=== Work task 1 ===
In the article on academic freedom in Hungary, recent elections in which countries are cited as evidence of reactionary national populism taking root?
=== Work task 2 ===
Transcribe the part of the article on academic freedom in Hungary starting at "Liberalism in Crisis: The" and ending at "in Baile Tusnad.".

=== Document extract ===
Liberalism in Crisis: The Struggle for Academic Freedom in Hungary
“[Europe] has rejected its roots, and instead of a Europe resting on Christian foundations, it is building a Europe of “the open society”. In Christian Europe there was honour in work, man had dignity, men and women were equal, the family was the basis of the nation, the nation was the basis of Europe, and states guaranteed security. In today’s open-society Europe there are no borders; European people can be readily replaced with immigrants; the family has been transformed into an optional, fluid form of cohabitation; the nation, national identity and national pride are seen as negative and obsolete notions; and the state no longer guarantees security in Europe”
- Viktor Orbán, 2018, in a speech to ethnic Hungarians in Baile Tusnad.
The liberal-democratic hegemony that characterised the post-Cold War period is increasingly being eroded. A new, exclusionary politics of reactionary national populism has taken root in countries across Europe, as shown by recent elections in Italy, Austria, Sweden and Hungary. This new politics is characterised by a rejection of cosmopolitan pluralism in favour of exclusionary ethnic nationalism and the promotion of what Hungarian prime minister Viktor Orbán has termed the “Christian values” of faith, family and nation.

=== Data ===
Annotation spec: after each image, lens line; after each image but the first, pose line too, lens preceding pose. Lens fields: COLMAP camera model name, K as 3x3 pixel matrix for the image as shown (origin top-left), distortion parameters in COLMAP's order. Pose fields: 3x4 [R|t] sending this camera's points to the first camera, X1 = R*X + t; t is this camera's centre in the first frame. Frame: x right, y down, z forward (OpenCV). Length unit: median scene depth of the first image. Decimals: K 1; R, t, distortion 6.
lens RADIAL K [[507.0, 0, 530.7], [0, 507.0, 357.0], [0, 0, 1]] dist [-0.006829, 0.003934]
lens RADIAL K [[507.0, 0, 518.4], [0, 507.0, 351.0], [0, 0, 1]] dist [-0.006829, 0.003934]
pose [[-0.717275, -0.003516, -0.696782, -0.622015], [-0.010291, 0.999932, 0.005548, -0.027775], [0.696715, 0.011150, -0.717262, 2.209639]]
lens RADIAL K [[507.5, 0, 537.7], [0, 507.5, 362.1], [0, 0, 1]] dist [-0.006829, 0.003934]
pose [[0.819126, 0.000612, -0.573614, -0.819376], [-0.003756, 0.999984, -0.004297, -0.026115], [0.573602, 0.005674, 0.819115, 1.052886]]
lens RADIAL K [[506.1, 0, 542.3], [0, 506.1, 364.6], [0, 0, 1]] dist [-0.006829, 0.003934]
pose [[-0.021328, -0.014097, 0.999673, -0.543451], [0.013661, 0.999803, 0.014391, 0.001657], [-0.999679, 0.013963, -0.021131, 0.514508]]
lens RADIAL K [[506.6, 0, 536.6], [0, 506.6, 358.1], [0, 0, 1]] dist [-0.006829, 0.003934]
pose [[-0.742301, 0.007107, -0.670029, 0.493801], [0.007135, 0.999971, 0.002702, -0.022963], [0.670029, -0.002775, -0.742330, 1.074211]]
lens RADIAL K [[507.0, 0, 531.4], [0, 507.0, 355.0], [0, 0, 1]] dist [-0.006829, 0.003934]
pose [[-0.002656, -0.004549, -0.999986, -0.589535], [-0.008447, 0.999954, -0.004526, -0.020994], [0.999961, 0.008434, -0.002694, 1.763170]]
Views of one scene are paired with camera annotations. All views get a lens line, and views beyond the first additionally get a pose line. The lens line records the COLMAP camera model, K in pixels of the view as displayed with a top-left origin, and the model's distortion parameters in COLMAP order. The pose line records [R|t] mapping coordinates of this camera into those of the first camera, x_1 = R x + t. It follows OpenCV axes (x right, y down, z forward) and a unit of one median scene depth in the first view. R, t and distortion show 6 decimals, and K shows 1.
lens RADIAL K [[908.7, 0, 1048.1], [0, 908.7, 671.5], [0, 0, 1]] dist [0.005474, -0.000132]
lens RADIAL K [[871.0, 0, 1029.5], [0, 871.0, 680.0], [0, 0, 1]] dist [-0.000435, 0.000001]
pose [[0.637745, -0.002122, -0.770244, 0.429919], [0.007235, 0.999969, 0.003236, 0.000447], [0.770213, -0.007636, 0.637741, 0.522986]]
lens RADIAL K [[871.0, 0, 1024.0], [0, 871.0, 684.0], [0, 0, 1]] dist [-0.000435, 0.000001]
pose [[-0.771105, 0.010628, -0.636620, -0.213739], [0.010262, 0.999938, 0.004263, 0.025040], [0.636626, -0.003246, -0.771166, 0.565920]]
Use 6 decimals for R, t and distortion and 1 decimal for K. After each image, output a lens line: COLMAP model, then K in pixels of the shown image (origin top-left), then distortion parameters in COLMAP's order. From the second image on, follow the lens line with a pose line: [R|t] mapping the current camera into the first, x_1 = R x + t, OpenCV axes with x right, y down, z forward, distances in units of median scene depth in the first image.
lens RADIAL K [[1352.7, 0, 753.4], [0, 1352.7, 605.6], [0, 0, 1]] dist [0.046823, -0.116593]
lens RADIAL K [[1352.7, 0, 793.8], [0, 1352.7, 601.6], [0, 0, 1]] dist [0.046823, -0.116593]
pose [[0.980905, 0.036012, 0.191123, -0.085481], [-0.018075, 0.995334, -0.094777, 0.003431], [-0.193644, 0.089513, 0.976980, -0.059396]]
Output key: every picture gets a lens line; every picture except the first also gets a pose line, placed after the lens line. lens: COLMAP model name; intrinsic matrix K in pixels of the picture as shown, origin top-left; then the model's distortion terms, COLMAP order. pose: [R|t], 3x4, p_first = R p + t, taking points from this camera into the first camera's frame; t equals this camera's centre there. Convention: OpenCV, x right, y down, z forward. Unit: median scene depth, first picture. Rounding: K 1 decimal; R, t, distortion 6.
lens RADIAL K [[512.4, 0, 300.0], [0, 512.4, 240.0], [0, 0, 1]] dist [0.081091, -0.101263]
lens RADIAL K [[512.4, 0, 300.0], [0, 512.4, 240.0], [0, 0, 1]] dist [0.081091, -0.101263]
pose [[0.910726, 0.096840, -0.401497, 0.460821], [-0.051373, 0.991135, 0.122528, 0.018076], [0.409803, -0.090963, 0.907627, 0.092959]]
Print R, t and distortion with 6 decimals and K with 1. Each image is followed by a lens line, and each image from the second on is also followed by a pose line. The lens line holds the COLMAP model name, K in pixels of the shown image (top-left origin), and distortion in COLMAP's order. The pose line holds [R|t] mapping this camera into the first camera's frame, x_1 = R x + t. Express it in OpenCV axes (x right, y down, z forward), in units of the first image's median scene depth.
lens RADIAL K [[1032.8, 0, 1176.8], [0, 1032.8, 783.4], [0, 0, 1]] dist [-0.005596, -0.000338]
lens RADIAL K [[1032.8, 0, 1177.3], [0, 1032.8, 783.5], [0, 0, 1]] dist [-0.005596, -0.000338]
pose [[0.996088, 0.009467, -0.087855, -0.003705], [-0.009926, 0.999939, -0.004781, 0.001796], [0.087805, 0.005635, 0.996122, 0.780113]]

=== Expected answer 1 ===
Italy, Austria, Sweden and Hungary.

=== Expected answer 2 ===
Liberalism in Crisis: The Struggle for Academic Freedom in Hungary
“[Europe] has rejected its roots, and instead of a Europe resting on Christian foundations, it is building a Europe of “the open society”. In Christian Europe there was honour in work, man had dignity, men and women were equal, the family was the basis of the nation, the nation was the basis of Europe, and states guaranteed security. In today’s open-society Europe there are no borders; European people can be readily replaced with immigrants; the family has been transformed into an optional, fluid form of cohabitation; the nation, national identity and national pride are seen as negative and obsolete notions; and the state no longer guarantees security in Europe”
- Viktor Orbán, 2018, in a speech to ethnic Hungarians in Baile Tusnad.